* **SUPPLIED RECORDS**:
------------------------
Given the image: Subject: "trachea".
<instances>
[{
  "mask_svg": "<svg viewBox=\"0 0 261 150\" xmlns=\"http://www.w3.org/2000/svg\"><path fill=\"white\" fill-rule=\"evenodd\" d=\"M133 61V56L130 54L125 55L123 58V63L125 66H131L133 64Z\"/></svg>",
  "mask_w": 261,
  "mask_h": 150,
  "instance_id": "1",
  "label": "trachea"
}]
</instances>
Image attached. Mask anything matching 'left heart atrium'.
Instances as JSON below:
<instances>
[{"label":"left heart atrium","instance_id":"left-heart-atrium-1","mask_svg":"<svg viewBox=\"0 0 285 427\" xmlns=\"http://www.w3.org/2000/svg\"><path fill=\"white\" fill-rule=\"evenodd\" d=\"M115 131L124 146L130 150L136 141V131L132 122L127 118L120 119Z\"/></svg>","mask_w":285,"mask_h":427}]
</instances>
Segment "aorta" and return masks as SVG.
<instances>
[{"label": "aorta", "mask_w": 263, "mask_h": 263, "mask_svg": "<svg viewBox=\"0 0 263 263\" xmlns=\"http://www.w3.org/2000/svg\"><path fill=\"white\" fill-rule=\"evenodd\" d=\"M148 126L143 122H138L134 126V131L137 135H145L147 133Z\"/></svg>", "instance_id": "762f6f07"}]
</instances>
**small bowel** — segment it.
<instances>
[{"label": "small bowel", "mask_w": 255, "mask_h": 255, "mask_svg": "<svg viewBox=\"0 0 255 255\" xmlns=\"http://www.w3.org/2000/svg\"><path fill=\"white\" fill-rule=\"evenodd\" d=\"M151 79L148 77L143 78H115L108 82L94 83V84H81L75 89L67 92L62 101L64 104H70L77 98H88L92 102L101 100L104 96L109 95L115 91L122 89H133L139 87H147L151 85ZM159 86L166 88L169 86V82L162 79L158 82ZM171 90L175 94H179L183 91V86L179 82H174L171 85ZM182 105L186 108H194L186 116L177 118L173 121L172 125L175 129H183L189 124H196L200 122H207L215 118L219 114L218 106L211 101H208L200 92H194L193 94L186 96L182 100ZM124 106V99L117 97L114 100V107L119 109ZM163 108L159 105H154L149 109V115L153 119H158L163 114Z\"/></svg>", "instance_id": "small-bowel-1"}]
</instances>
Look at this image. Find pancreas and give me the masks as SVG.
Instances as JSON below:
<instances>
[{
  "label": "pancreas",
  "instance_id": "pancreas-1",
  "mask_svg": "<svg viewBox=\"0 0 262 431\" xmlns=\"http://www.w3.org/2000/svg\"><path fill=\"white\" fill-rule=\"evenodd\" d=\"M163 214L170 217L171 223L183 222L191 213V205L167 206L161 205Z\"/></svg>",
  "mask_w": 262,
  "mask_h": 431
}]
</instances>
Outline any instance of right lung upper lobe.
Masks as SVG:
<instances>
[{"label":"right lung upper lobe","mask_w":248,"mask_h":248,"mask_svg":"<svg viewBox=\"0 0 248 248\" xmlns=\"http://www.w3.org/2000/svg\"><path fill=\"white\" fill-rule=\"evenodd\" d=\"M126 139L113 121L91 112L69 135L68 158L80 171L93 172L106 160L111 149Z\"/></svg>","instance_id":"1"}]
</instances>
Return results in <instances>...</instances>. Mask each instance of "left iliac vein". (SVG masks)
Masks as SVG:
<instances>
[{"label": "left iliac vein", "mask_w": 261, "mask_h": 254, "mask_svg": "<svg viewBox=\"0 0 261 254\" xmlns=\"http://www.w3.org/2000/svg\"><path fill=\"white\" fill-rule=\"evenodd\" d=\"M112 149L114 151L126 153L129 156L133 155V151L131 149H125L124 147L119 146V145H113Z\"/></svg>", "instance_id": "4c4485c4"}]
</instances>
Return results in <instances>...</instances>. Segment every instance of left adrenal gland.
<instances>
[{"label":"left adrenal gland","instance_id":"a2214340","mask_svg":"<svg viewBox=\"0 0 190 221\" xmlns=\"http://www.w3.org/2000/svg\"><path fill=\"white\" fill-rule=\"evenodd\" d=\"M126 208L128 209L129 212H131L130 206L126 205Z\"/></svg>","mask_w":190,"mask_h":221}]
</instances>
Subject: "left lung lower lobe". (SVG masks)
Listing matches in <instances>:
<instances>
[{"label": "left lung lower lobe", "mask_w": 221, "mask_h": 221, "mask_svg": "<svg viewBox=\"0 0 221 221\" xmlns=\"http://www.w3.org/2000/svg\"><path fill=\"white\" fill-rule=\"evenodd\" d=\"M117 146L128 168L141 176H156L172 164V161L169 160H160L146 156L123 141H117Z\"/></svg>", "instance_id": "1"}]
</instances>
------------------------
* **INSTRUCTIONS TO FOLLOW**:
State how many lines in the items above contain the string "lung", treating uppercase and lowercase as distinct. Reply with the number only.

* **RESPONSE FOR THIS EXERCISE**:
4